DIRECTIONS FOR THIS TASK:
Please set down each record exactly as it appears, but leave out any pictures.

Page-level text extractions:
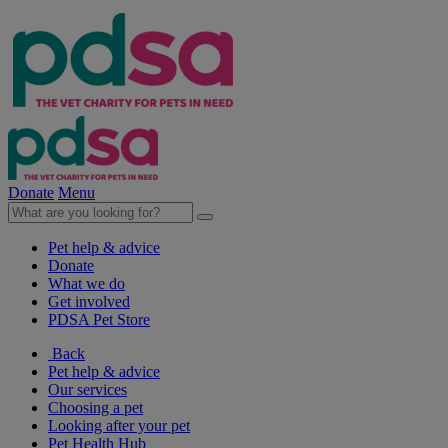
Donate
Menu
Pet help & advice
Donate
What we do
Get involved
PDSA Pet Store
Back
Pet help & advice
Our services
Choosing a pet
Looking after your pet
Pet Health Hub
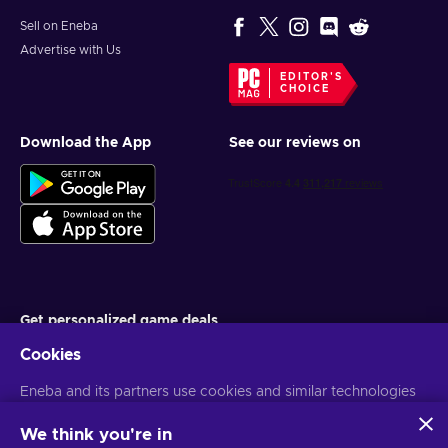
Sell on Eneba
Advertise with Us
EDITOR'S
CHOICE
Download the App
See our reviews on
Get personalized game deals
Cookies
Subscribe
Eneba and its partners use cookies and similar technologies
You can unsubscribe at any time. Visit
Privacy notice
for more
information
to collect and analyze information about users of this
website. We use this information to enhance content,
We think you're in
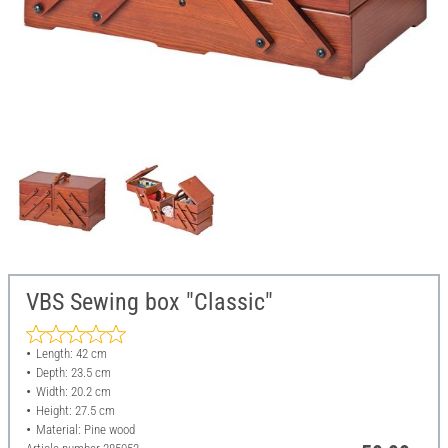
VBS Sewing box "Classic"
Length: 42 cm
Depth: 23.5 cm
Width: 20.2 cm
Height: 27.5 cm
Material: Pine wood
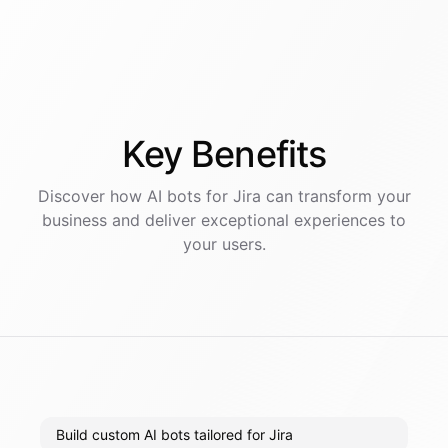
Key
Benefits
Discover how AI
bots
for
Jira
can transform your
business and deliver exceptional experiences to
your users.
Build custom AI bots tailored for Jira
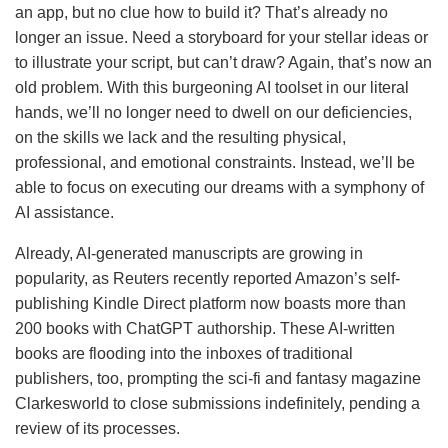
an app, but no clue how to build it? That’s already no
longer an issue. Need a storyboard for your stellar ideas or
to illustrate your script, but can’t draw? Again, that’s now an
old problem. With this burgeoning AI toolset in our literal
hands, we’ll no longer need to dwell on our deficiencies,
on the skills we lack and the resulting physical,
professional, and emotional constraints. Instead, we’ll be
able to focus on executing our dreams with a symphony of
AI assistance.
Already, AI-generated manuscripts are growing in
popularity, as Reuters recently reported Amazon’s self-
publishing Kindle Direct platform now boasts more than
200 books with ChatGPT authorship. These AI-written
books are flooding into the inboxes of traditional
publishers, too, prompting the sci-fi and fantasy magazine
Clarkesworld to close submissions indefinitely, pending a
review of its processes.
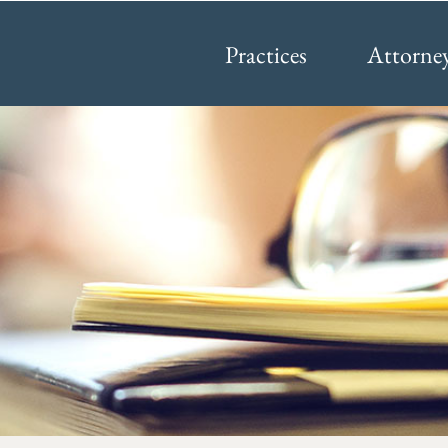
Practices
Attorne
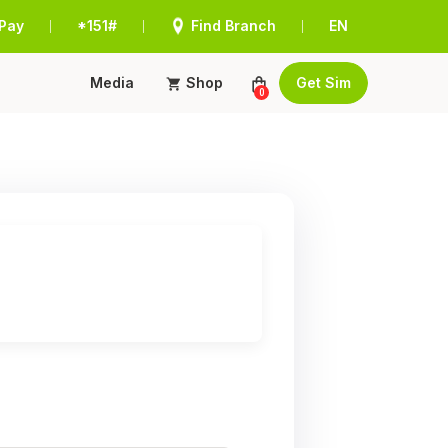
Pay
*151#
Find Branch
EN
|
|
|
Media
Shop
Get Sim
0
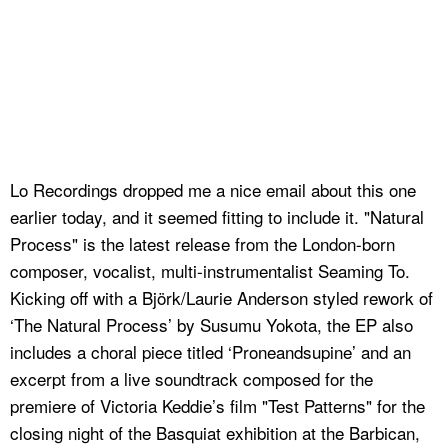
Lo Recordings dropped me a nice email about this one
earlier today, and it seemed fitting to include it. "Natural
Process" is the latest release from the London-born
composer, vocalist, multi-instrumentalist Seaming To.
Kicking off with a Björk/Laurie Anderson styled rework of
‘The Natural Process’ by Susumu Yokota, the EP also
includes a choral piece titled ‘Proneandsupine’ and an
excerpt from a live soundtrack composed for the
premiere of Victoria Keddie’s film "Test Patterns" for the
closing night of the Basquiat exhibition at the Barbican,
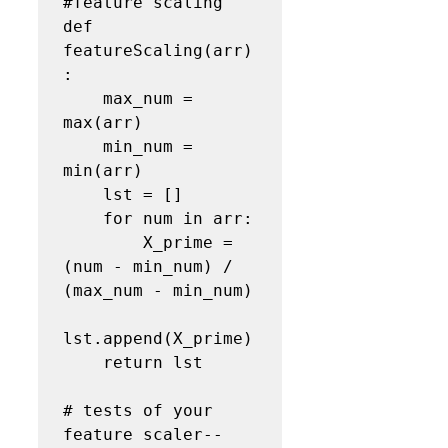
#feature scaling
def 
featureScaling(arr)
:

    max_num = 
max(arr)

    min_num = 
min(arr)

    lst = []

    for num in arr:

        X_prime = 
(num - min_num) / 
(max_num - min_num)

lst.append(X_prime)

    return lst

# tests of your 
feature scaler--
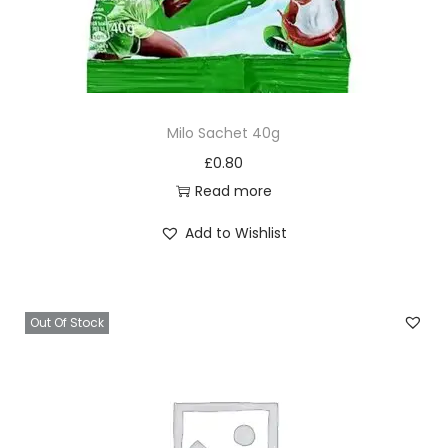
Milo Sachet 40g
£
0.80
Read more
Add to Wishlist
Out Of Stock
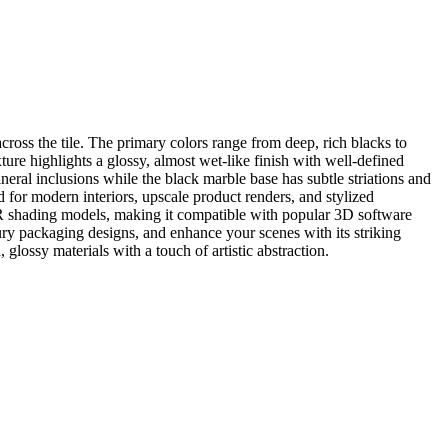
ross the tile. The primary colors range from deep, rich blacks to
ure highlights a glossy, almost wet-like finish with well-defined
neral inclusions while the black marble base has subtle striations and
ed for modern interiors, upscale product renders, and stylized
PBR shading models, making it compatible with popular 3D software
ry packaging designs, and enhance your scenes with its striking
 glossy materials with a touch of artistic abstraction.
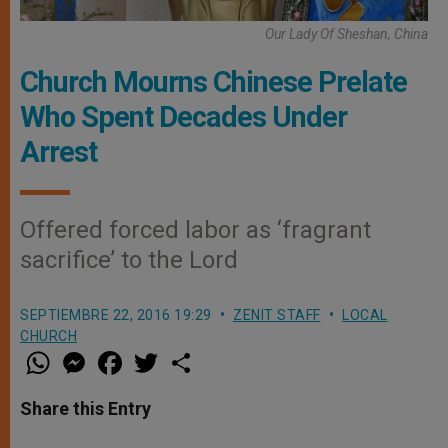
Our Lady Of Sheshan, China
Church Mourns Chinese Prelate
Who Spent Decades Under
Arrest
Offered forced labor as ‘fragrant
sacrifice’ to the Lord
SEPTIEMBRE 22, 2016 19:29
ZENIT STAFF
LOCAL
CHURCH
W
M
F
T
S
h
e
a
w
h
a
s
c
i
a
t
s
e
t
r
Share this Entry
s
e
b
t
e
A
n
o
e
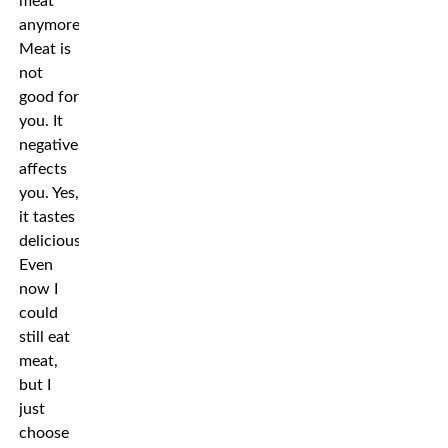
meat
anymore.
Meat is
not
good for
you. It
negatively
affects
you. Yes,
it tastes
delicious.
Even
now I
could
still eat
meat,
but I
just
choose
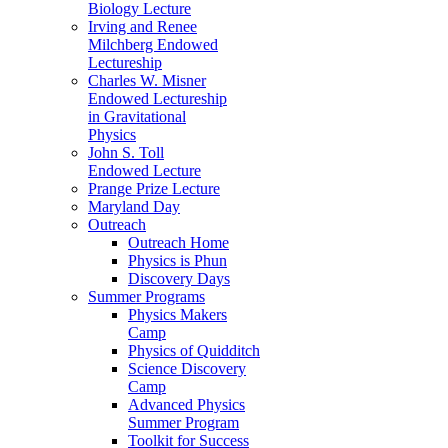
Biology Lecture
Irving and Renee
Milchberg Endowed
Lectureship
Charles W. Misner
Endowed Lectureship
in Gravitational
Physics
John S. Toll
Endowed Lecture
Prange Prize Lecture
Maryland Day
Outreach
Outreach Home
Physics is Phun
Discovery Days
Summer Programs
Physics Makers
Camp
Physics of Quidditch
Science Discovery
Camp
Advanced Physics
Summer Program
Toolkit for Success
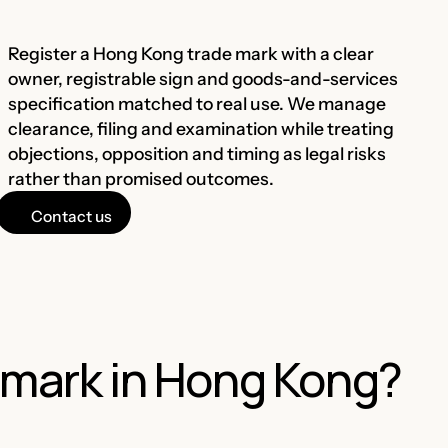
Register a Hong Kong trade mark with a clear
owner, registrable sign and goods-and-services
specification matched to real use. We manage
clearance, filing and examination while treating
objections, opposition and timing as legal risks
rather than promised outcomes.
Contact us
emark in Hong Kong?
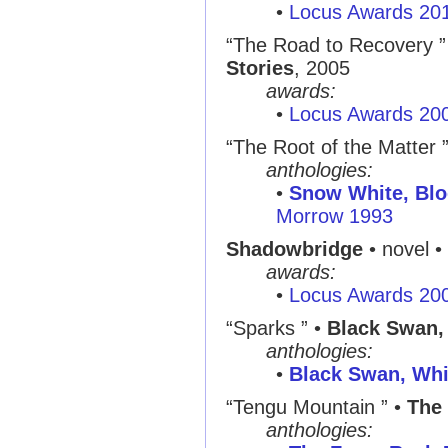
•
Locus Awards 20
“The Road to Recovery ” •
Stories
, 2005
awards:
•
Locus Awards 20
“The Root of the Matter 
anthologies:
•
Snow White, Bl
Morrow 1993
Shadowbridge
• novel •
awards:
•
Locus Awards 20
“Sparks ” •
Black Swan,
anthologies:
•
Black Swan, Whi
“Tengu Mountain ” •
The 
anthologies:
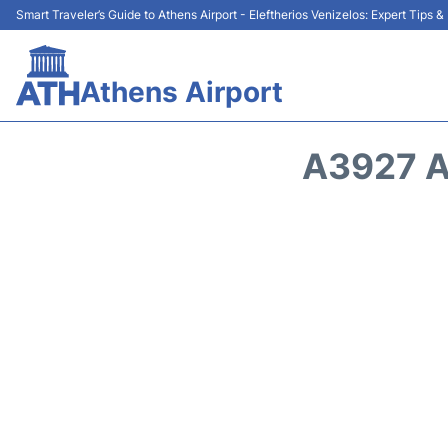
Smart Traveler’s Guide to Athens Airport - Eleftherios Venizelos: Expert Tips 
Athens Airport
A3927 A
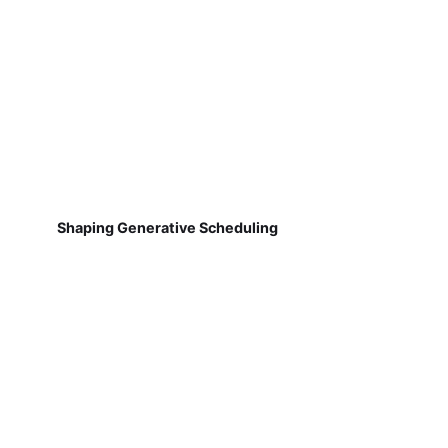
Shaping Generative Scheduling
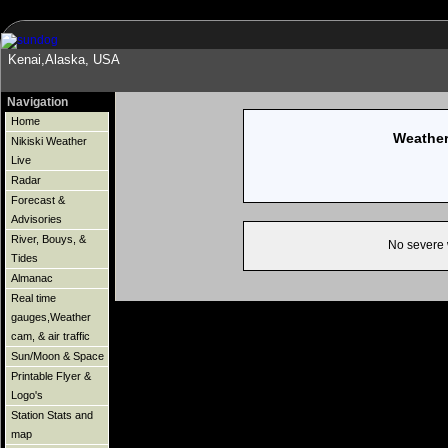
Kenai,Alaska, USA
Navigation
Home
Weather
Nikiski Weather
Live
Radar
Forecast &
Advisories
River, Bouys, &
No severe 
Tides
Almanac
Real time
gauges,Weather
cam, & air traffic
Sun/Moon & Space
Printable Flyer &
Logo's
Station Stats and
map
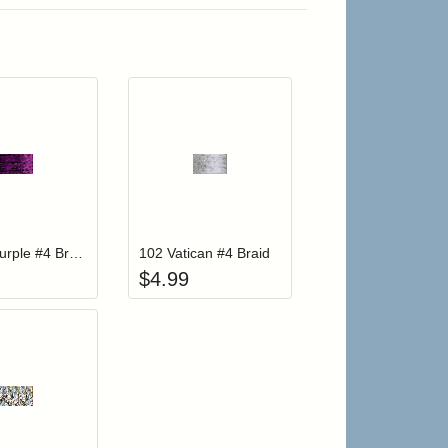
r cart
Add item to your cart
Add item to your cart
hlist
ogin to add items to your wishlist
Login to add items to your wishlist
012HL Purple #4 Braid Hi Lustre
102 Vatican #4 Braid
$
4.99
r cart
Add item to your cart
hlist
ogin to add items to your wishlist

ANSWER FOR THE TASK:
Donate
Menu
Pet help & advice
Donate
What we do
Get involved
PDSA Pet Store
Back
Pet help & advice
Our services
Choosing a pet
Looking after your pet
Pet Health Hub
Sell on Eneba
Advertise with Us
EDITOR'S
CHOICE
Download the App
See our reviews on
Get personalized game deals
Cookies
Subscribe
Eneba and its partners use cookies and similar technologies
You can unsubscribe at any time. Visit
Privacy notice
for more
information
to collect and analyze information about users of this
website. We use this information to enhance content,
We think you're in
VBS Sewing box "Classic"
Length: 42 cm
Depth: 23.5 cm
Width: 20.2 cm
Height: 27.5 cm
Material: Pine wood
Key
Benefits
Discover how AI
bots
for
Jira
can transform your
business and deliver exceptional experiences to
your users.
Build custom AI bots tailored for Jira
an app, but no clue how to build it? That’s already no
longer an issue. Need a storyboard for your stellar ideas or
to illustrate your script, but can’t draw? Again, that’s now an
old problem. With this burgeoning AI toolset in our literal
hands, we’ll no longer need to dwell on our deficiencies,
on the skills we lack and the resulting physical,
professional, and emotional constraints. Instead, we’ll be
able to focus on executing our dreams with a symphony of
AI assistance.
Already, AI-generated manuscripts are growing in
popularity, as Reuters recently reported Amazon’s self-
publishing Kindle Direct platform now boasts more than
200 books with ChatGPT authorship. These AI-written
books are flooding into the inboxes of traditional
publishers, too, prompting the sci-fi and fantasy magazine
Clarkesworld to close submissions indefinitely, pending a
review of its processes.
Practices
Attorne
Pay
*151#
Find Branch
EN
|
|
|
Media
Shop
Get Sim
0
Lo Recordings dropped me a nice email about this one
earlier today, and it seemed fitting to include it. "Natural
Process" is the latest release from the London-born
composer, vocalist, multi-instrumentalist Seaming To.
Kicking off with a Björk/Laurie Anderson styled rework of
‘The Natural Process’ by Susumu Yokota, the EP also
includes a choral piece titled ‘Proneandsupine’ and an
excerpt from a live soundtrack composed for the
premiere of Victoria Keddie’s film "Test Patterns" for the
closing night of the Basquiat exhibition at the Barbican,
#feature scaling
def 
featureScaling(arr)
:

    max_num = 
max(arr)

    min_num = 
min(arr)

    lst = []

    for num in arr:

        X_prime = 
(num - min_num) / 
(max_num - min_num)

lst.append(X_prime)

    return lst

# tests of your 
feature scaler--
Milo Sachet 40g
£
0.80
Read more
Add to Wishlist
Out Of Stock
ross the tile. The primary colors range from deep, rich blacks to
ure highlights a glossy, almost wet-like finish with well-defined
neral inclusions while the black marble base has subtle striations and
ed for modern interiors, upscale product renders, and stylized
PBR shading models, making it compatible with popular 3D software
ry packaging designs, and enhance your scenes with its striking
 glossy materials with a touch of artistic abstraction.
Our Lady Of Sheshan, China
Church Mourns Chinese Prelate
Who Spent Decades Under
Arrest
Offered forced labor as ‘fragrant
sacrifice’ to the Lord
SEPTIEMBRE 22, 2016 19:29
ZENIT STAFF
LOCAL
CHURCH
W
M
F
T
S
h
e
a
w
h
a
s
c
i
a
t
s
e
t
r
Share this Entry
s
e
b
t
e
A
n
o
e
meat
anymore.
Meat is
not
good for
you. It
negatively
affects
you. Yes,
it tastes
delicious.
Even
now I
could
still eat
meat,
but I
just
choose
Biology Lecture
Irving and Renee
Milchberg Endowed
Lectureship
Charles W. Misner
Endowed Lectureship
in Gravitational
Physics
John S. Toll
Endowed Lecture
Prange Prize Lecture
Maryland Day
Outreach
Outreach Home
Physics is Phun
Discovery Days
Summer Programs
Physics Makers
Camp
Physics of Quidditch
Science Discovery
Camp
Advanced Physics
Summer Program
Toolkit for Success
Register a Hong Kong trade mark with a clear
owner, registrable sign and goods-and-services
specification matched to real use. We manage
clearance, filing and examination while treating
objections, opposition and timing as legal risks
rather than promised outcomes.
Contact us
emark in Hong Kong?
•
Locus Awards 20
“The Road to Recovery ” •
Stories
, 2005
awards:
•
Locus Awards 20
“The Root of the Matter 
anthologies:
•
Snow White, Bl
Morrow 1993
Shadowbridge
• novel •
awards:
•
Locus Awards 20
“Sparks ” •
Black Swan,
anthologies:
•
Black Swan, Whi
“Tengu Mountain ” •
The 
anthologies:
Smart Traveler’s Guide to Athens Airport - Eleftherios Venizelos: Expert Tips 
Athens Airport
A3927 A
Shaping Generative Scheduling
Kenai,Alaska, USA
Navigation
Home
Weather
Nikiski Weather
Live
Radar
Forecast &
Advisories
River, Bouys, &
No severe 
Tides
Almanac
Real time
gauges,Weather
cam, & air traffic
Sun/Moon & Space
Printable Flyer &
Logo's
Station Stats and
map
r cart
Add item to your cart
Add item to your cart
hlist
ogin to add items to your wishlist
Login to add items to your wishlist
012HL Purple #4 Braid Hi Lustre
102 Vatican #4 Braid
$
4.99
r cart
Add item to your cart
hlist
ogin to add items to your wishlist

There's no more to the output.